StF cite their influences as Porcupine Tree, Queen, The Flower Kings, Ozric Tentacles and classic seventies symphonic prog bands like Camel, Pink Floyd and Genesis. They have also drawn on their love of folk music, synthpop and psychedelia to make each track on King of Shadows a truly kaleidoscopic aural experience. I do like musical journeys that twist and turn, rise and fall, ebb and flow. I feel at home with this album. I feel safe, secure, and transported back in time. It’s good old fashioned prog.
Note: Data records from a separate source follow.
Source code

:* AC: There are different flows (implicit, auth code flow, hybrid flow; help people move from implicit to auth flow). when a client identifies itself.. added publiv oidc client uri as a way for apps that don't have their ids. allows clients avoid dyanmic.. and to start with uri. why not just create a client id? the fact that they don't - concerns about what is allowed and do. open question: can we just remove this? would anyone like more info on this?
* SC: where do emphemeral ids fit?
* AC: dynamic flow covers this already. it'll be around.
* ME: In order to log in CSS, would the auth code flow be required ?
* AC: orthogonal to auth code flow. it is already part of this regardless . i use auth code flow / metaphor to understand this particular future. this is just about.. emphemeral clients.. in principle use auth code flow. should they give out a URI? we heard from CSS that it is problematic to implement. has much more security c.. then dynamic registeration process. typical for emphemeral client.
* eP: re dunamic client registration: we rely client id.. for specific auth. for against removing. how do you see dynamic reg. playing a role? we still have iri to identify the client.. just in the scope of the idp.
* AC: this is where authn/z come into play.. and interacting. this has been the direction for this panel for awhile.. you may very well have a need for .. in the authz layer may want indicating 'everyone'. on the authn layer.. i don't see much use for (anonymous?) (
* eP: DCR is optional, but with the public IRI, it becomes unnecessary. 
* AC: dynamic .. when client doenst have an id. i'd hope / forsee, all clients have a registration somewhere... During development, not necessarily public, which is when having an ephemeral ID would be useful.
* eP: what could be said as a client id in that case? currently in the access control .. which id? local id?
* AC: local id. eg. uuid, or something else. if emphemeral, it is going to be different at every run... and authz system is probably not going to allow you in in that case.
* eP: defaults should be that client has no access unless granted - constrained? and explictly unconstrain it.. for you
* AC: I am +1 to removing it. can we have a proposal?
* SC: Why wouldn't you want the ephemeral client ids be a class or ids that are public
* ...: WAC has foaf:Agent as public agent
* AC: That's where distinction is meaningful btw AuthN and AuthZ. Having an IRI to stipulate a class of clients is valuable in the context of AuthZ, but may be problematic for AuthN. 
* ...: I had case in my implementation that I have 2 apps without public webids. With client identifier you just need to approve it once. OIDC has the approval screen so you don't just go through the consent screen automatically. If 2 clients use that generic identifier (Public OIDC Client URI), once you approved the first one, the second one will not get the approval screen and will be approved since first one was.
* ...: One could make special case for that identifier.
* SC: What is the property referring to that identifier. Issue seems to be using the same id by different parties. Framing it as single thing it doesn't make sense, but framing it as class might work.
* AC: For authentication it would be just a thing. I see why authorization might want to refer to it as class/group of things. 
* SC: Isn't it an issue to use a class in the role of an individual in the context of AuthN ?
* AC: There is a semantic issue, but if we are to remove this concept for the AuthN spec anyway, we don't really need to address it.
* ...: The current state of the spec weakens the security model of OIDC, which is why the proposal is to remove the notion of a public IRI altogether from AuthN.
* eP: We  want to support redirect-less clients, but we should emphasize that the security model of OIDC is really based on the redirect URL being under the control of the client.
The title track opener, with guest vocalist Leighton Melville blends mid-seventies prog with Irish influenced folk melodies as it journeys through heavier, darker and trippier sections. Second track, Fools Parade, is a Gong-like instrumental of a more medieval yet classical bent which apparently tries to imagine a rather psychedelic dream of Lane’s. “I had a dream where I was in Stevenage shopping centre and this peculiar circus parade of Clive Barker-ish Weaveworld type characters march through the precinct in a kind wonderful, strange promenade performance, “and this track is an attempt to capture this experience.” Track three, Medusa‘s darkly ironic lyric is a stark contrast to the relentlessly catchy and hooky bitter-sweet melody with its deep and cleverly constructed complex song structure. The second instrumental, Out of Nothing is again cleverly and catchily constructed, almost improvisational and definitely retro in feel which Lane echoes, saying that it: “literally came out of nothing. I just sat down and started composing and finished up with this song; it’s quite a journey!” The closing track on the album is The Tower, at eighteen plus minutes in length a bona fide prog epic of love, loss, myth, and isolation. It’s a veritable smorgasbord of wistful acoustic to space rock to flighty pop to hard rock and gospel-tinged ballad. It’s a time-warp with plenty of retro sounds and styles that evoke happier times and climes, and rightly so in these days where escapism is the best policy.

So it may have been a lifetime, or at least a generational gap, but it is not without its merits and it’s worth saying it was worth the wait. Chris says “We’re very proud of it; if a thing is worth doing it’s worth taking the time to get it right. Chance and circumstance put all kinds of obstacles in our way but we stuck at it and we hope people enjoy listening to King of Shadows as much as we enjoyed making it!”

Do we have to wait another 20 years…..?

Stealing The Fire are:

Saffron Paffron – Vocals 

Tim Lane – Guitar, Bass, Keyboards

Chris Bond – Keyboards and Electronics

With special guest performers:Gary Wortley – Drums, Percussion

Leighton Melville – Lead Vocals on track 1.